Planners, mortgage brokers to move closer
Financial planning firms are increasingly likely to link with mortgage brokers, but the different skill sets, remuneration models and legal interpretations remain a barrier to planners actually writing mortgages.
That was the bottom line of a Money Management roundtable last week involving participants with interests in both the financial planning and mortgage broking arenas.
RI Advice Group national manager, practice development, Peter Ornsby captured the sentiments of the roundtable when he said most planners were seeing an opportunity to partner with a mortgage broker because of the different skill sets.
He said that while planners were developing skill sets in aged care and estate planning, they were more likely to choose the partnering route with respect to mortgage broking.
Ornsby said that in partnering, planners were looking to put a fence around their clients in terms of delivering a whole service, and calling upon the services of like-minded specialists who could deliver an appropriate level of service.
Vow Financial chief executive Tim Brown reflected the view of a company which had grown out of mortgage broking and extended into the financial planning space, but agreed that the ultimate objective was the "ring-fencing" of clients.
"We were seeing the banks moving into that space selling more and more general insurance and also life/risk to our clients, and we thought that was an opportunity we were missing and it made sense to move down that path," he said.
"What we'd also seen is companies which had already gone down that path and emerged from being just a mortgage broker into a financial planning business, so we already had models for success," Brown said.
However he acknowledged that it was a "hard road" for a mortgage broker to go from selling a mono-line product to thinking about other products.
"But we really push that they need to think about having their clients covered by insurance," he said.
Gadens Lawyers specialist Vicki Grey said that since the introduction of the National Consumer Credit Protection Act, the regulatory environment was 90 per cent of the way towards what was required in the financial advice space.

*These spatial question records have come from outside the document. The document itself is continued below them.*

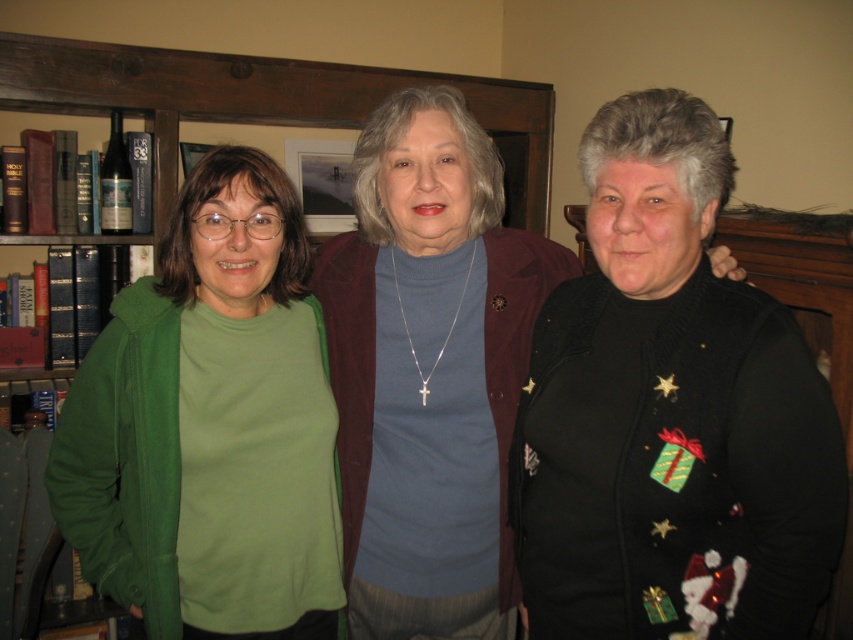
Is green fleece jacket at left taller than wooden bookshelf at upper left?

Yes, green fleece jacket at left is taller than wooden bookshelf at upper left.

Between green fleece jacket at left and wooden bookshelf at upper left, which one is positioned lower?

Positioned lower is green fleece jacket at left.

Which is in front, point (154, 525) or point (107, 81)?

Point (154, 525)

The image size is (853, 640). Identify the location of green fleece jacket at left. (212, 426).

Between black fuzzy sweater at right and green fleece jacket at left, which one has more height?

green fleece jacket at left

Can you confirm if black fuzzy sweater at right is positioned above green fleece jacket at left?

Yes, black fuzzy sweater at right is above green fleece jacket at left.

Does point (704, 490) lie in front of point (126, 365)?

Yes, it is in front of point (126, 365).

Find the location of `black fuzzy sweater at right`. black fuzzy sweater at right is located at coordinates (670, 413).

Is black fuzzy sweater at right wider than wooden bookshelf at upper left?

No, black fuzzy sweater at right is not wider than wooden bookshelf at upper left.

Between black fuzzy sweater at right and wooden bookshelf at upper left, which one appears on the left side from the viewer's perspective?

wooden bookshelf at upper left

Identify the location of black fuzzy sweater at right. (670, 413).

This screenshot has height=640, width=853. Identify the location of black fuzzy sweater at right. tap(670, 413).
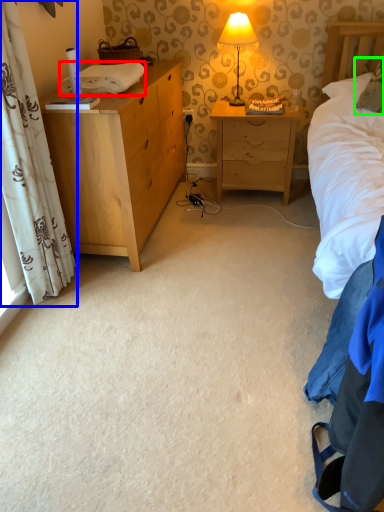
Question: Based on their relative distances, which object is nearer to cloth (highlighted by a red box)? Choose from curtain (highlighted by a blue box) and pillow (highlighted by a green box).

Choices:
 (A) curtain
 (B) pillow

Answer: (A)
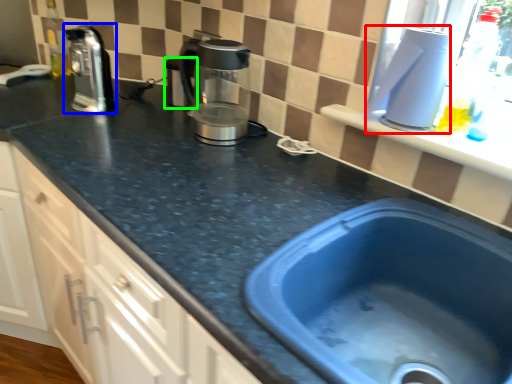
Question: Which object is positioned closest to appliance (highlighted by a red box)? Select from coffeepot (highlighted by a blue box) and appliance (highlighted by a green box).

Choices:
 (A) coffeepot
 (B) appliance

Answer: (B)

However she believed financial advisers were probably more reticent about moving into the mortgage space because of uncertainty about the legal requirements of being a financial adviser in that space.
"Although, from the commercial perspective we're seeing a convergence of these two types of businesses, the two laws are still quite different," she said. "Certain parts of the legislation look the same and use the same words, but we are noticing significant differences with respect to the way the legislation is being interpreted."
Grey said it was those differing interpretations which represented a challenge in terms of how the convergence of the two sectors would continue.